本発明の燃料電池の製造方法の形態例を示すフローチャートである。 白金担持カーボン凝集体の形態例を示す概念図である。 IV特性の結果を示す図である。 IV特性の結果を示す図である。 Ptの電気化学的表面積の測定結果を示す図である。 Ptの電気化学的表面積の測定結果を示す図である。 電流密度とDBP吸収量との関係を示す図である。 IV特性の結果を示す図である。 Ptの電気化学的表面積の測定結果を示す図である。 Pt/Cの二次凝集体及びイオン交換樹脂の形態例を示す概念図である。 耐久試験前後のIV特性を示す概念図である。 性能低下率とGバンドの半値幅との関係を示す図である。 触媒インクの組成と触媒層の表面積との関係を示す図である。
符号の説明
1…触媒金属
2…担体
3…触媒金属を担持した担体
4…細孔
5…アイオノマー(イオン交換樹脂)
10…Pt/C凝集体(触媒金属を担持した担体の凝集体)
20…Pt/Cの二次凝集体

Claims (5)

  1. 触媒金属を担持した担体と、イオン交換樹脂とを水の中で分散させて、分散液を作製する、分散工程と、
    前記分散工程後に、前記分散液に有機溶媒を添加して触媒インクを作製する、触媒インク作製工程と、
    前記触媒インク作製工程で作製された前記触媒インクを、電解質膜又は拡散層に塗布することにより、触媒層を作製する触媒層作製工程と、
    を備えることを特徴とする、燃料電池の製造方法。
  2. 前記触媒インク作製工程が、前記有機溶媒を添加した後に、分散処理を行わないで、前記触媒インクを作製する工程であることを特徴とする、請求項1に記載の燃料電池の製造方法。

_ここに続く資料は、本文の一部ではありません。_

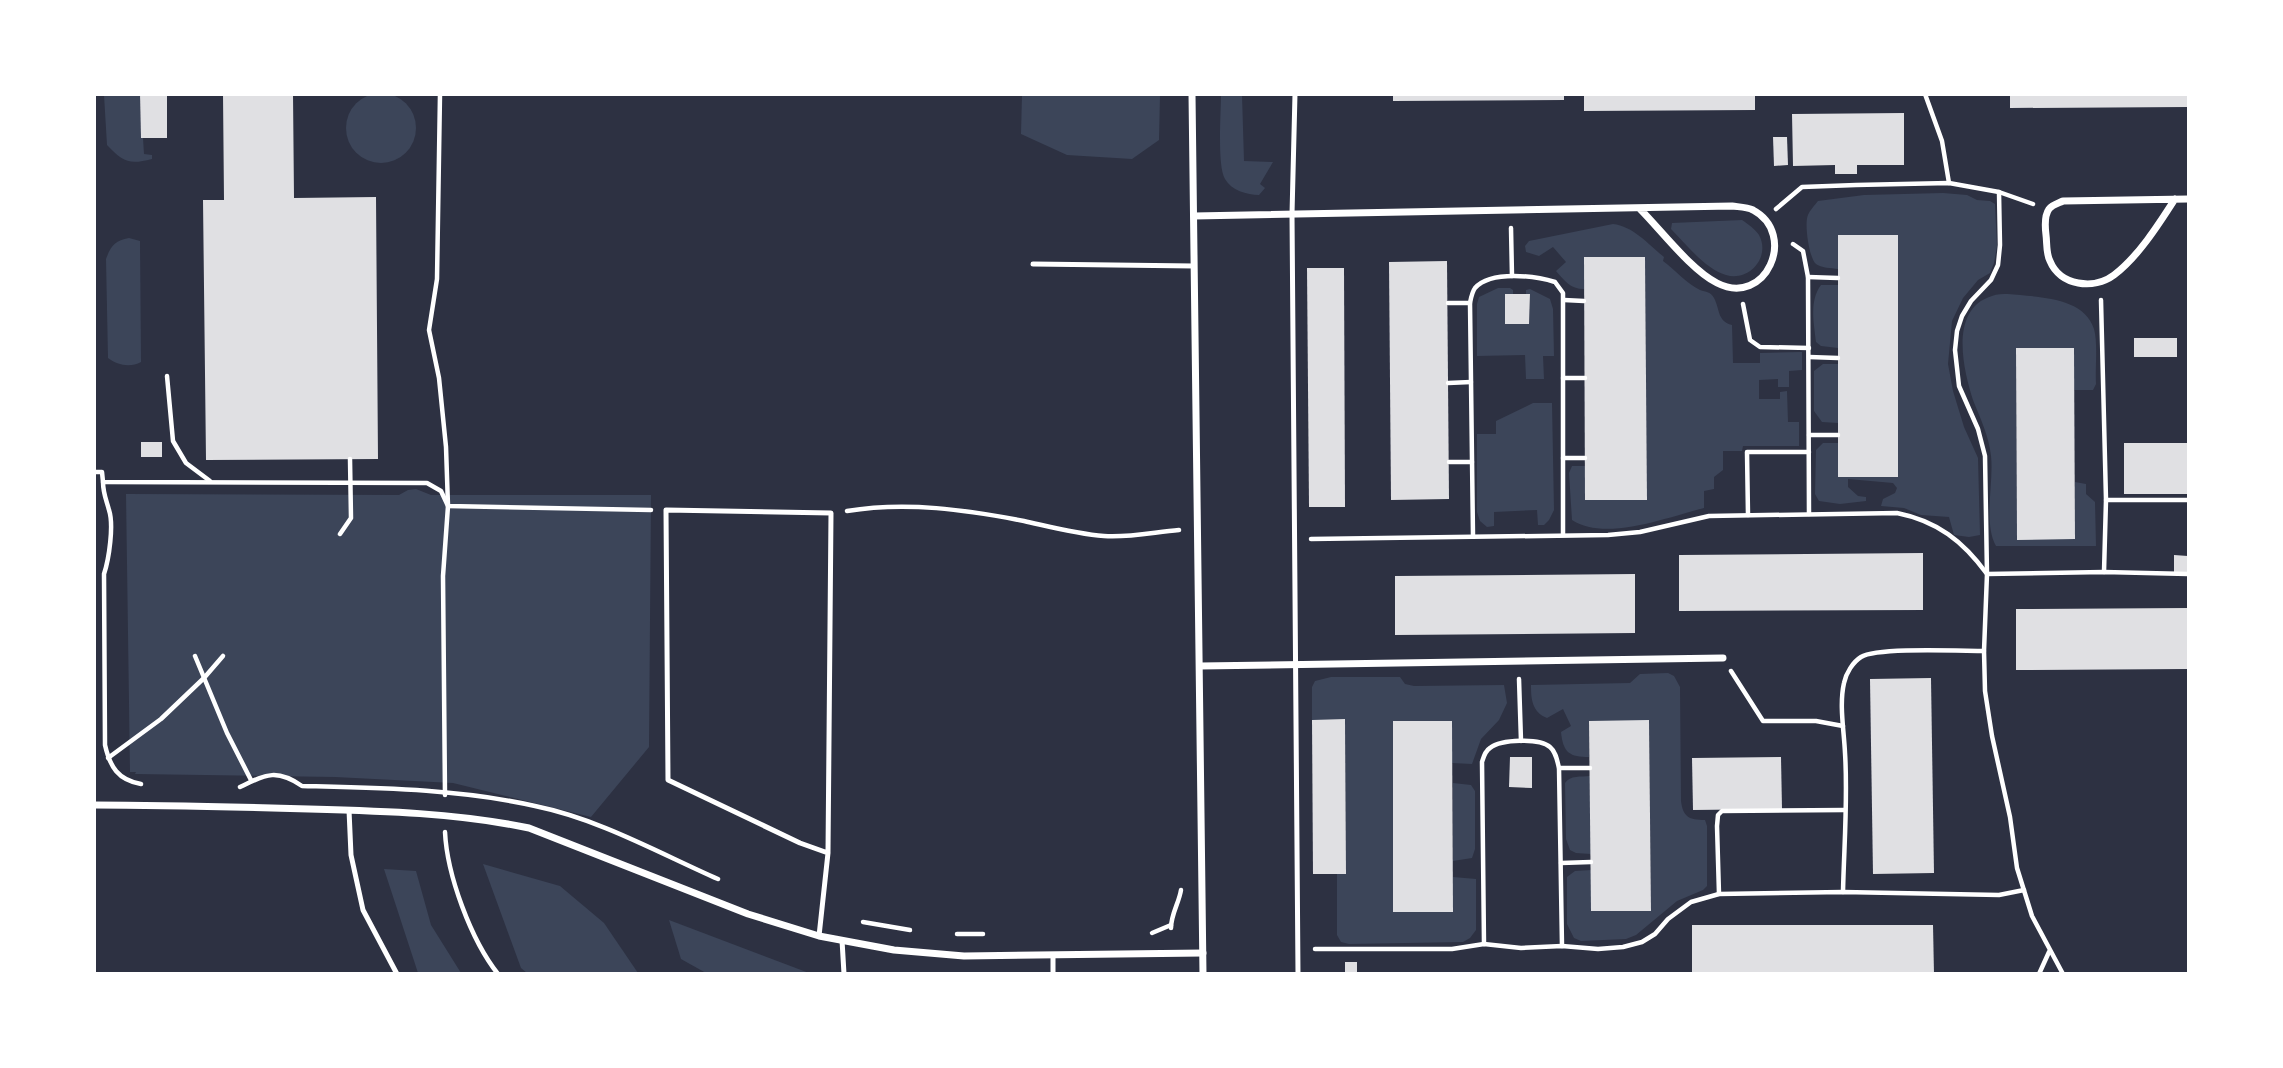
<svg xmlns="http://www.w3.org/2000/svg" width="2283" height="1068" viewBox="0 0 2283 1068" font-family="'Zilla Slab',serif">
  <rect width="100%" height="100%" fill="#2d3142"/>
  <g fill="#3c4559">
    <circle cx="381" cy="128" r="35"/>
    <path d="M104,95H140L141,137L143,138L144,154L152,155V159C129,165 123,162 107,145Z"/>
    <path d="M1022,95H1160L1159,140L1132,159L1067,155L1021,134Z"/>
    <path d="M1221,95H1242L1244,161L1273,162L1260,184L1265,188L1259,195C1247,195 1231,190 1225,179C1217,166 1221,112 1221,95Z"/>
    <path d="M1943,193L1967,195L1977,200L1990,201L1995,204L1997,246L1994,263L1990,273L1978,280L1963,298L1952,321L1948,364L1953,391L1964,427L1978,458L1980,535L1969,537L1954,535L1949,517L1921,515L1904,508L1881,506L1883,499L1895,493L1897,488L1893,483L1848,479V487L1858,496L1866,497V501L1840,504L1819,501L1815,494L1816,450L1823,443H1838V477H1898V235H1838V269C1831,268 1821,268 1816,264C1809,258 1804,223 1808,215C1810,210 1815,205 1818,201L1864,195Z"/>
    <path d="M1742,220C1748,224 1755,229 1759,235C1771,257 1749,282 1726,275C1705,269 1686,244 1671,229L1672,223Z"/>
    <path d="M1613,224C1633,226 1649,245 1664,257L1663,261C1674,269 1687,284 1700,290C1706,292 1711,292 1714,298C1720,309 1717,321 1732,325L1733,363H1760V353L1802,352V370L1789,371V387H1778V379L1759,380V399H1780V392L1787,391L1788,422H1799V446H1743L1742,451H1723V470L1714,477V489L1704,491V508C1668,517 1605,542 1572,520L1569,473L1572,466H1585L1647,499L1645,258L1584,289C1570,289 1565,281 1556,271L1566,262L1553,247L1539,256L1526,252L1525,246L1529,241Z"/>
    <path d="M129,238L140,241L141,362C130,368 117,365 108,358L106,259C111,245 115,241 129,238Z"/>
    <path d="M1821,285H1838V348L1821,346L1816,342C1814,323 1809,301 1821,285Z"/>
    <path d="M1498,288H1510L1513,290V294H1505V324H1529L1530,294H1526V290L1530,289L1550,299L1553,309L1554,356H1543L1544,379H1526L1525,355L1477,356V304L1479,297Z"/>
    <path d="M2008,294C2035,297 2084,296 2094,329C2098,343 2095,369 2096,384L2093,390H2074V348L2016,349L2017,539H2075V482L2086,484V494L2095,502L2096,546H1996C1983,523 1994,482 1991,456C1989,436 1980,418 1973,400C1963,369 1949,309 1992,296C1997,294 2003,294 2008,294Z"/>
    <path d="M1823,364H1838V423L1822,422L1814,411V371Z"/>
    <path d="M1533,403H1552L1554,510L1549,520L1544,525H1538L1537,510L1494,512V526L1487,527L1480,521L1477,512V434H1496V421Z"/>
    <path d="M416,489L431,495H651L649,747L591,817L453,783L335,777L135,774L136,772H130L126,494L399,495L408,490Z"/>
    <path d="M1668,673L1674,676L1680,687L1681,801C1683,817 1689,820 1705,820L1707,826V886L1703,890L1677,901L1636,935L1626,939L1581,941L1574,938L1567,924V877L1575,871L1591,870L1592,911L1651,910L1649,721H1589V757C1570,757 1563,753 1561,732L1571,726L1563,709L1547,718C1532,712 1531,699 1531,685L1630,683L1640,674Z"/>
    <path d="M1331,677H1400L1405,684L1414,686L1504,685L1507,703L1499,720L1481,739L1472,764L1452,763V721L1393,722V912H1453V877L1476,879V930L1470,938L1463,942L1349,944L1341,942L1337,935V874H1346L1345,720H1312V687L1315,681Z"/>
    <path d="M1590,776L1591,854L1576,853L1570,850L1566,839L1565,783C1570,775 1581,777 1590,776Z"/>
    <path d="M1453,783L1471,785L1475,791V849L1472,858L1453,861Z"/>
    <path d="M483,864L560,886L604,923L638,973H527L521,968Z"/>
    <path d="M384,869L416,871L431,925L461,973H418Z"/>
    <path d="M669,920L809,973H706L681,959Z"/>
  </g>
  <g fill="#e0e0e3">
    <path d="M140,94H167V138H141Z"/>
    <path d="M223,94H293L294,198L376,197L378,459L206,460L203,200H224Z"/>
    <path d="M1393,94H1564V100L1393,101Z"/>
    <path d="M1584,94H1755V110L1584,111Z"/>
    <path d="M2010,94H2188V107L2010,108Z"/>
    <path d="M1904,113V165H1857V174H1835V165L1793,166L1792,114Z"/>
    <path d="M1773,137H1787L1788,165L1774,166Z"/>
    <rect x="1838" y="235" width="60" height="242"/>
    <path d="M1584,257H1645L1647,500H1585Z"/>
    <path d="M1447,261L1449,499L1391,500L1389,262Z"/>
    <path d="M1307,268H1344L1345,507H1309Z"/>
    <path d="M1505,294H1530L1529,324H1505Z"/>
    <rect x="2134" y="338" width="43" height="19"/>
    <path d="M2016,348H2074L2075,539L2017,540Z"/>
    <rect x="141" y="442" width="21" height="15"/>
    <rect x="2124" y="443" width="64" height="51"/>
    <path d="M1923,553V610L1679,611V555Z"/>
    <path d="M2174,555L2188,556V572H2174Z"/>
    <path d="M1635,574V633L1395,635V576Z"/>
    <path d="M2188,608V669L2016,670V609Z"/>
    <path d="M1931,678L1934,873L1873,874L1870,679Z"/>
    <path d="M1345,719L1346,874H1313L1312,720Z"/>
    <path d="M1649,720L1651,911H1591L1589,721Z"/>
    <path d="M1393,721H1452L1453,912H1393Z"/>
    <path d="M1510,757H1532V788L1509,787Z"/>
    <path d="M1781,757L1782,809L1693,810L1692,758Z"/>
    <path d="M1692,925H1933L1934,974H1692Z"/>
    <rect x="1345" y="962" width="12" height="12"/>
  </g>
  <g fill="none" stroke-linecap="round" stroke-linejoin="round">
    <g stroke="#fff" stroke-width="4.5">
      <path d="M440,94L437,279L429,330L439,378L446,447L448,506L443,576L445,795"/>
      <path d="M1925,94L1942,141L1949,183"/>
      <path d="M1999,192L2000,245L1998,265L1991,280L1971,301L1962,316L1957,331L1955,350L1959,386L1978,429L1985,456L1987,574L1984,651L1985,691L1992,736L2010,817L2017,868L2032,916L2063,974"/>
      <path d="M1776,209L1802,187L1856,185L1949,183L1999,192L2033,204"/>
      <path d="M1511,228L1512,276"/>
      <path d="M1793,244L1803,251L1808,277L1809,514"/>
      <path d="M1808,277L1838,278"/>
      <path d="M1564,300L1584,301"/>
      <path d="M2101,300L2106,500L2104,572"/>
      <path d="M1448,303H1470"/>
      <path d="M1743,304L1750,340L1760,347L1809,348"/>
      <path d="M1809,357L1838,358"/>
      <path d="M167,376L173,441L186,463L210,481"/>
      <path d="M1563,378H1585"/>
      <path d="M1448,383L1471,382"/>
      <path d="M1809,435H1838"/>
      <path d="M1563,458H1585"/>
      <path d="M1449,462H1472"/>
      <path d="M94,472H102L103,482L427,483L441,491L448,506L651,510"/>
      <path d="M103,482C103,493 106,499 109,510C114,525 109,559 104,574L105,745C110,767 118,780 141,784"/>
      <path d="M2106,500H2188"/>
      <path d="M847,511C907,501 966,510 1024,521C1051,527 1077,534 1104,536C1128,538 1155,532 1179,530"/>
      <path d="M1748,515L1747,452H1809"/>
      <path d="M340,534L351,518L350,459"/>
      <path d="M1473,536L1470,303C1471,298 1472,292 1475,288C1491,270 1536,276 1555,282L1563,293V534"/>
      <path d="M1311,539L1608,535L1640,532L1709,516L1897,513C1937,521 1963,541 1987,574L2104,572L2188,574"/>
      <path d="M195,656L227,733L251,780"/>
      <path d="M1731,671L1763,721H1816L1843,726"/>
      <path d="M1519,679L1521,741"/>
      <path d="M108,758L161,719L204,678L223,656"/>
      <path d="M1559,768H1590"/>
      <path d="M240,787C265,775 276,768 302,786C380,788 459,789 535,806C599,819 659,853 718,879"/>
      <path d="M445,832C447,875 471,940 498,974"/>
      <path d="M1561,863L1591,862"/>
      <path d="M1843,892C1844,846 1848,799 1845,753C1844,730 1839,705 1844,683C1846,673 1853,662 1861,657C1877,647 1961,651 1984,651"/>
      <path d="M1719,894L1717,826L1718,815L1722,811L1845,810"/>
      <path d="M863,922L910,930"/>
      <path d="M1171,928C1171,914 1179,903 1181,890"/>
      <path d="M1152,933L1171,925"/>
      <path d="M957,934H983"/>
      <path d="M1484,944L1482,762C1484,756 1485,751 1490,748C1501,739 1540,738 1550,747C1556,752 1557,760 1559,768L1562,946"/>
      <path d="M1315,949H1452L1484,944L1521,948L1562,946L1598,949L1623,947L1642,942L1655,934L1668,919L1691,902L1719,894L1843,892L1999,895L2024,890"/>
      <path d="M2039,974L2049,952"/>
    </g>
    <g stroke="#fff" stroke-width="5">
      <path d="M1295,94L1292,214L1298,974"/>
      <path d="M1033,264L1194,266"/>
      <path d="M349,810L351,855L363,910L397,974"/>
      <path d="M819,936L828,853L831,513L666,510L668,780L800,843L828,853"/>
      <path d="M842,940L844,974"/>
      <path d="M1053,956V974"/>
    </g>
    <g stroke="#fff" stroke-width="7">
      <path d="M1192,94L1203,974"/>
      <path d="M2175,199C2159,224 2138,257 2114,275C2094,290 2060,286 2050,261C2046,254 2047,242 2046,235C2045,227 2044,216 2049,209C2052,205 2059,203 2063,201L2188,199"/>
      <path d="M1194,216L1732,206C1739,207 1747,207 1753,210C1798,234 1766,308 1717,283C1691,270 1661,230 1640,209"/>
      <path d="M1200,666L1723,658"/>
      <path d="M94,805C166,805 238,807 309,809C383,811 457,813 529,828L748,914L819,936L894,950L964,956L1203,953"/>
    </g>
  </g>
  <rect width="2283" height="1068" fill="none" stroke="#ffffff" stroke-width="192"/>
</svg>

  3. 前記触媒インクの溶媒の質量をM1、前記触媒インクに含有される前記有機溶媒の質量をM2、とするとき、20≦100×M2/M1≦50であることを特徴とする、請求項1又は2に記載の燃料電池の製造方法。
  4. 前記触媒金属が白金又は白金合金であり、前記担体がカーボンブラックであることを特徴とする、請求項1〜3のいずれか1項に記載の燃料電池の製造方法。
  5. 前記カーボンブラックが、下記(1)乃至(4)の少なくとも一以上を充足することを特徴とする、請求項4に記載の燃料電池の製造方法。
    (1)前記カーボンブラックの一次粒子径をR1[nm]とするとき、15≦R1≦30とする。
    (2)前記カーボンブラックの一次凝集体の長さをDst[nm]とするとき、80<Dstとする。
    (3)前記カーボンブラック100gへのDBP吸収量をA[ml/100g]とするとき、150<Aとする。
    (4)ラマン分光法で測定した前記カーボンブラックのGバンドの半値幅をB[cm−1]とするとき、14≦B<50とする。